> _Stored items_:

###

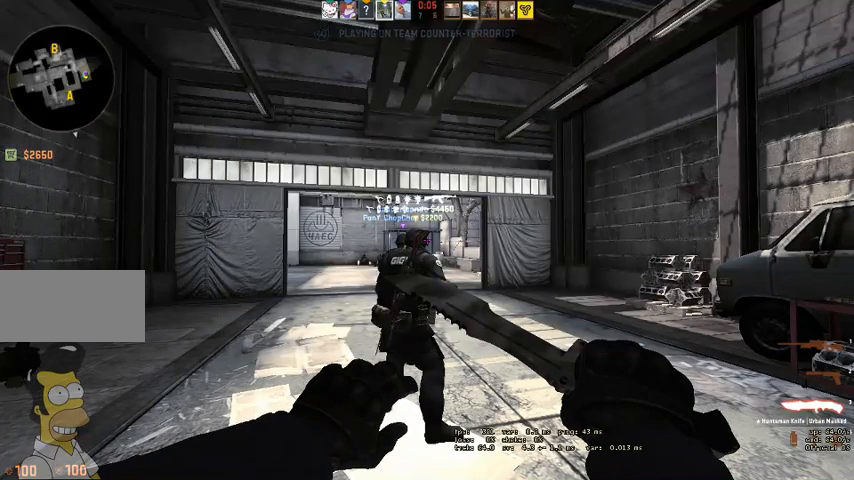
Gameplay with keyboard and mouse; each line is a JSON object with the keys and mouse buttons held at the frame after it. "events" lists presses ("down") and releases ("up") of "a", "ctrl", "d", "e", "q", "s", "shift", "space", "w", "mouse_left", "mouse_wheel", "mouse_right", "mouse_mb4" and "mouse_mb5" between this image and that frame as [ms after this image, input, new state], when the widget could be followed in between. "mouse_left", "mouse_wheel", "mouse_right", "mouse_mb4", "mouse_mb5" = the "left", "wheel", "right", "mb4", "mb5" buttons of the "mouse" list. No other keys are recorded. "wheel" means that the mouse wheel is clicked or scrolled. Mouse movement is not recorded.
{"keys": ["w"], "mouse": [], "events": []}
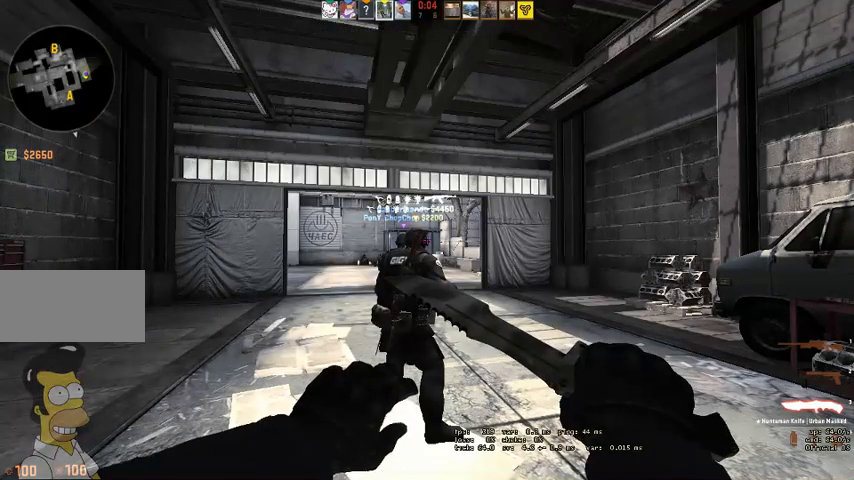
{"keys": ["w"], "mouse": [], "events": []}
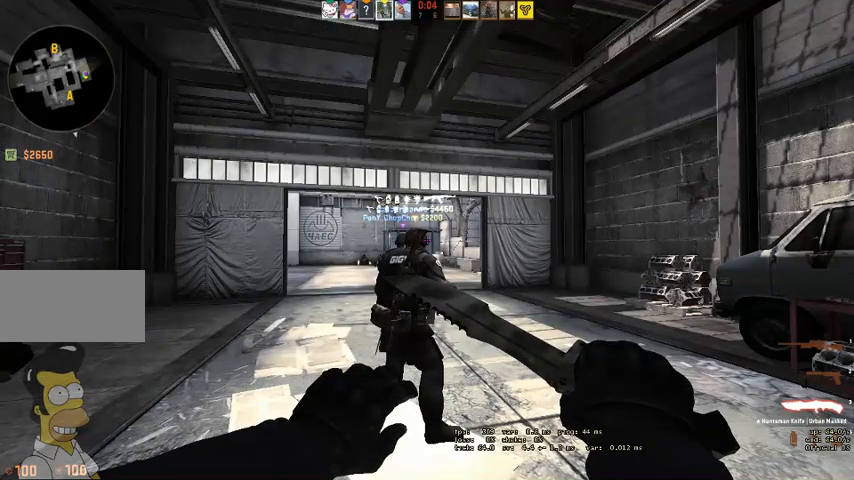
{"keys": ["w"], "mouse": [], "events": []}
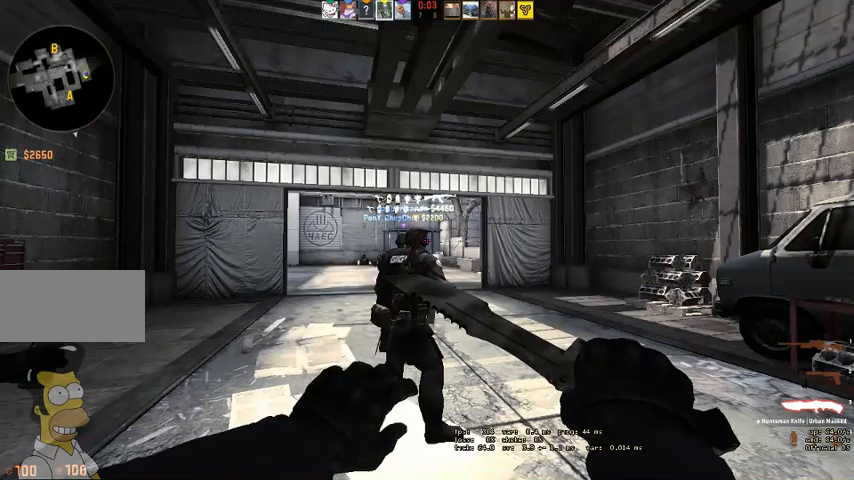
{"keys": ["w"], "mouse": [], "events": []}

###

> _ACTIVITY_:
Keeping every word as it is, write out all the data and omit the pictures.

> _OUTPUT_:
Gameplay with keyboard and mouse; each line is a JSON object with the keys and mouse buttons held at the frame after it. "events" lists presses ("down") and releases ("up") of "a", "ctrl", "d", "e", "q", "s", "shift", "space", "w", "mouse_left", "mouse_wheel", "mouse_right", "mouse_mb4" and "mouse_mb5" between this image and that frame as [ms after this image, input, new state], when the widget could be followed in between. "mouse_left", "mouse_wheel", "mouse_right", "mouse_mb4", "mouse_mb5" = the "left", "wheel", "right", "mb4", "mb5" buttons of the "mouse" list. No other keys are recorded. "wheel" means that the mouse wheel is clicked or scrolled. Mouse movement is not recorded.
{"keys": ["w"], "mouse": [], "events": []}
{"keys": ["w"], "mouse": [], "events": []}
{"keys": ["w"], "mouse": [], "events": []}
{"keys": ["w"], "mouse": [], "events": []}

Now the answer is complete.